Stiamo lavorando anche su questo, non tarderanno news a riguardo.
Siete contenti di com’è uscito il vostro nuovo album, complessivamente?
Non potremmo essere più contenti, anche perché abbiamo avuto la fortuna e il privilegio di lavorare con professionisti di abilità e professionalità rara. Carlo, che ci ha registrato le batterie, Nicolò, che oltre a suonare con noi ha erogato una quantità di ore infinite nella cura delle registrazioni, Gabriele, che con il suo lavoro ha dato un suono a questo disco che mai avremmo pensato possibile.
Ci fosse qualcosa che poteste cambiare, cosa cambiereste?
Sinceramente non mi sento di rimpiangere nulla, anche varie esperienze avute che non sono state nemmeno lontanamente brillanti ci hanno insegnato qualcosa, è un percorso di crescita che ci ha fatti arrivare al punto in cui siamo.
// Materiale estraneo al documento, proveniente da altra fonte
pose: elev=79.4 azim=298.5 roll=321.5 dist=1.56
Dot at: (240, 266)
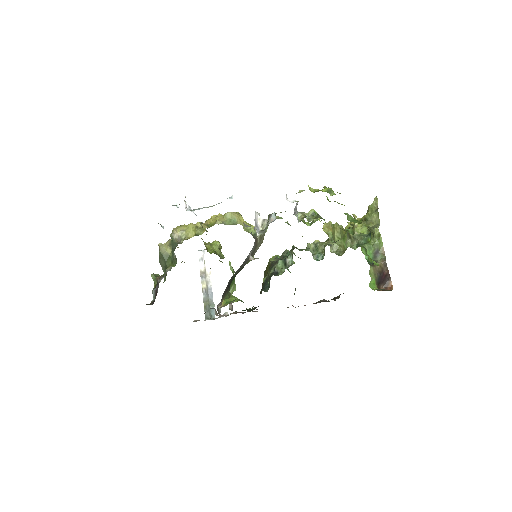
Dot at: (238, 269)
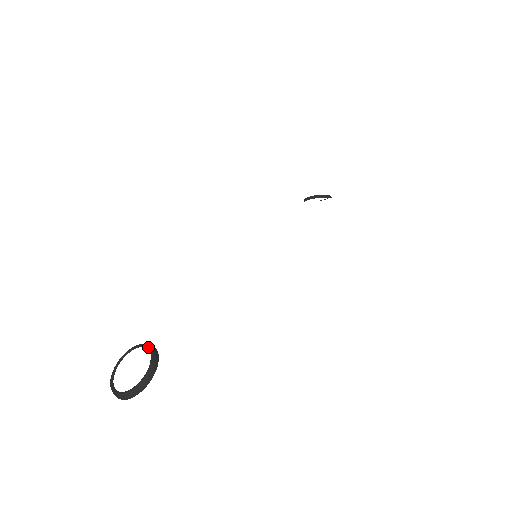
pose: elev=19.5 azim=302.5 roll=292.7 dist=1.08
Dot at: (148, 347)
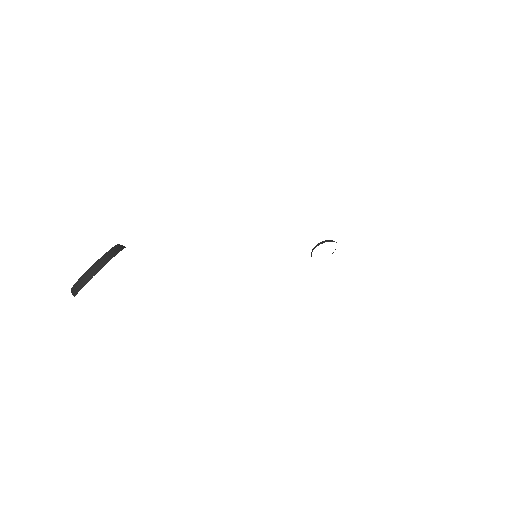
Dot at: occluded
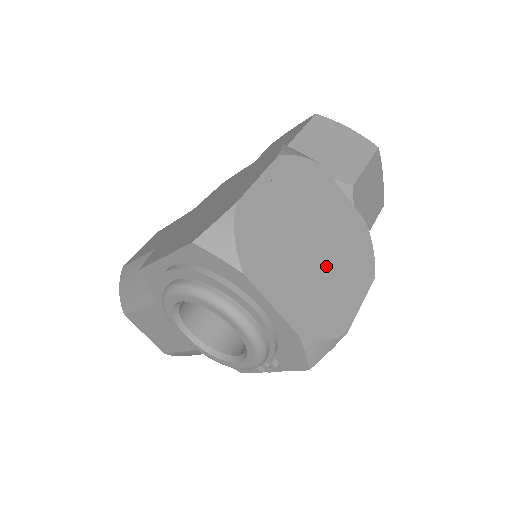
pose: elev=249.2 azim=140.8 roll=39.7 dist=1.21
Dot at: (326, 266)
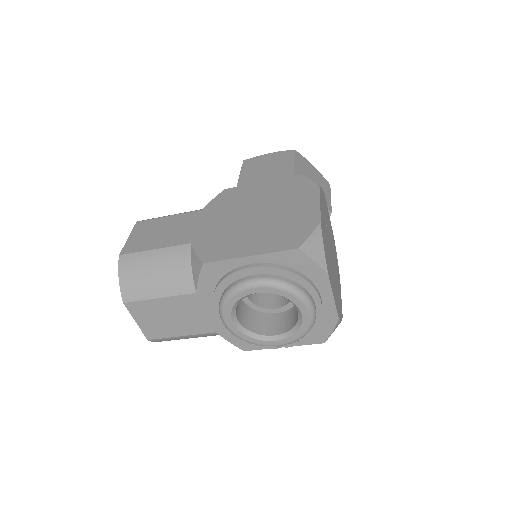
Dot at: occluded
Non siamo arrivati da nessuna parte, ma siamo migliorati, e credo che questo sia in parte lo scopo, non solo della musica, ma dell’esistenza.
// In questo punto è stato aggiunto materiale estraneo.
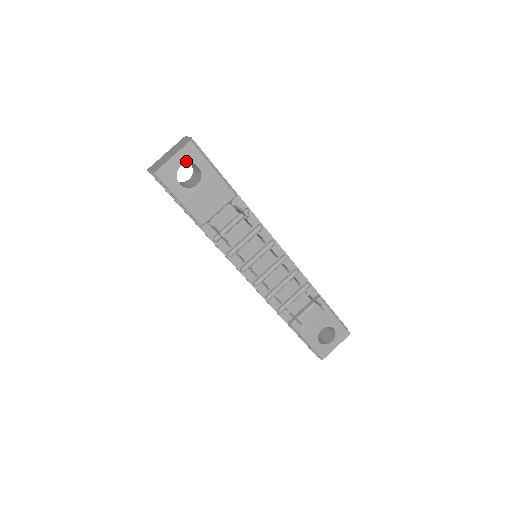
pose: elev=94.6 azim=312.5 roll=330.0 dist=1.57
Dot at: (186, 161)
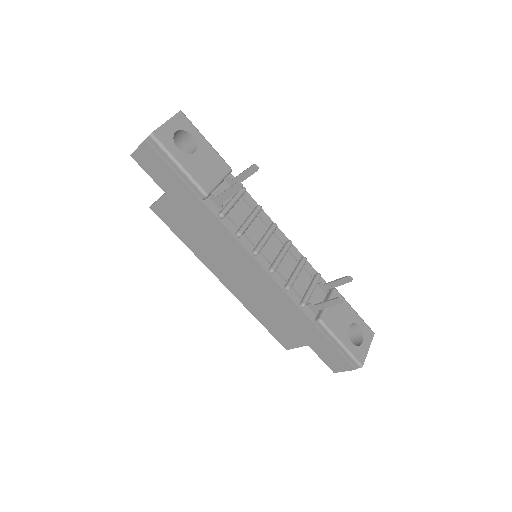
Dot at: (180, 128)
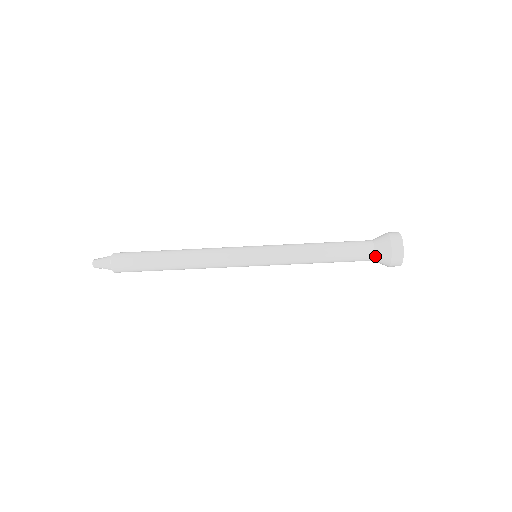
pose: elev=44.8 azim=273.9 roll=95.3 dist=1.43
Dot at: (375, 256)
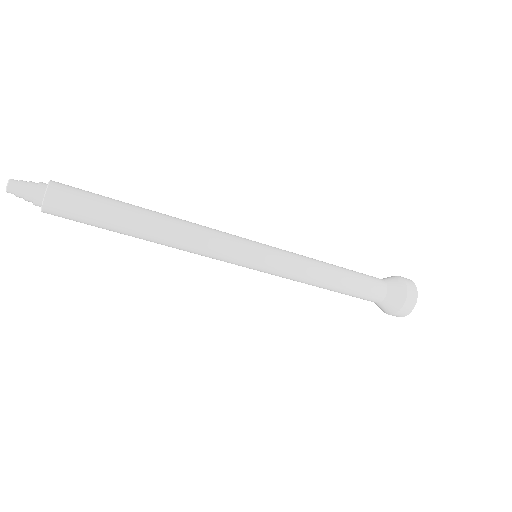
Dot at: (385, 298)
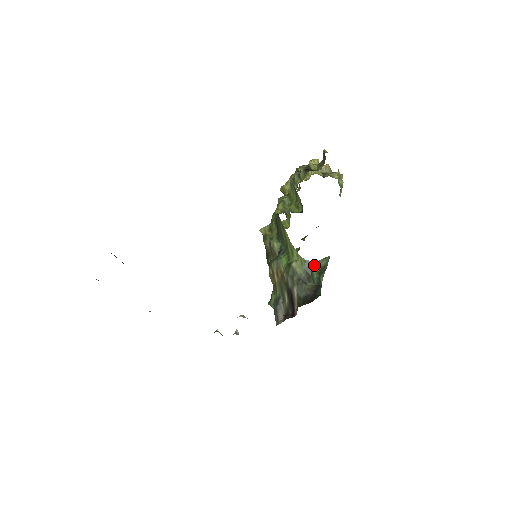
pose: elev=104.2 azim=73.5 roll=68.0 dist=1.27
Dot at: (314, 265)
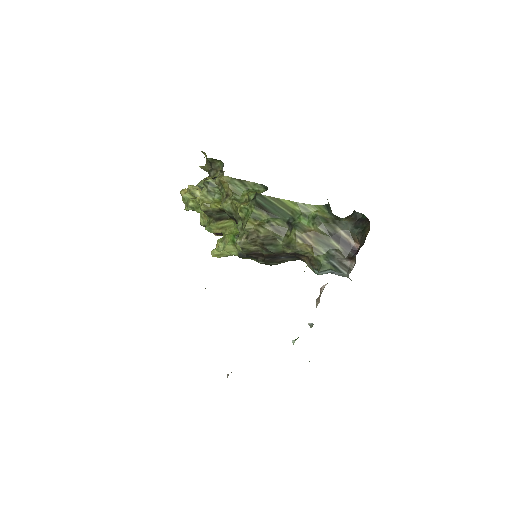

In ultimo, ma solo perché tra una cosa e l’altra mi torna in mente adesso. HVHI è uscito come autoproduzione, Avodah Zarah ha attirato l’attenzione di Avantgarde Music. Com’è fare il passo in avanti e approdare su una delle etichette di maggior impatto sul genere di sempre?
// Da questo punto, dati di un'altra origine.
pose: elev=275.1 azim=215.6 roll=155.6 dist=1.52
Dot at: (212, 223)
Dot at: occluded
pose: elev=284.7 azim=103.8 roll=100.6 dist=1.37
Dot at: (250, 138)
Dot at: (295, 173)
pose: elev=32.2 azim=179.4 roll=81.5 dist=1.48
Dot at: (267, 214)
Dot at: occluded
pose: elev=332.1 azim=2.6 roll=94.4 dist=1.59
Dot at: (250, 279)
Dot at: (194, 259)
Avantgarde è stata una delle migliori notizie di quest’anno, per tutti noi. Sicuramente dobbiamo moltissimo ad Andrea, che si è veramente speso per noi in tutti i modi, e che non potremo mai ringraziare abbastanza. È un onore essere in un roster simile e siamo consapevoli che questa sia una grandissima occasione di crescita. Non penso serva spendere più parole del dovuto per quanto riguarda il profondo cambio di paradigma. Abbiamo un team di professionisti che sono sempre pronti a darci una mano, a portarci la loro esperienza: insomma, lavorare con una realtà come Avantgarde non è minimamente paragonabile con quello che avremmo potuto fare da soli.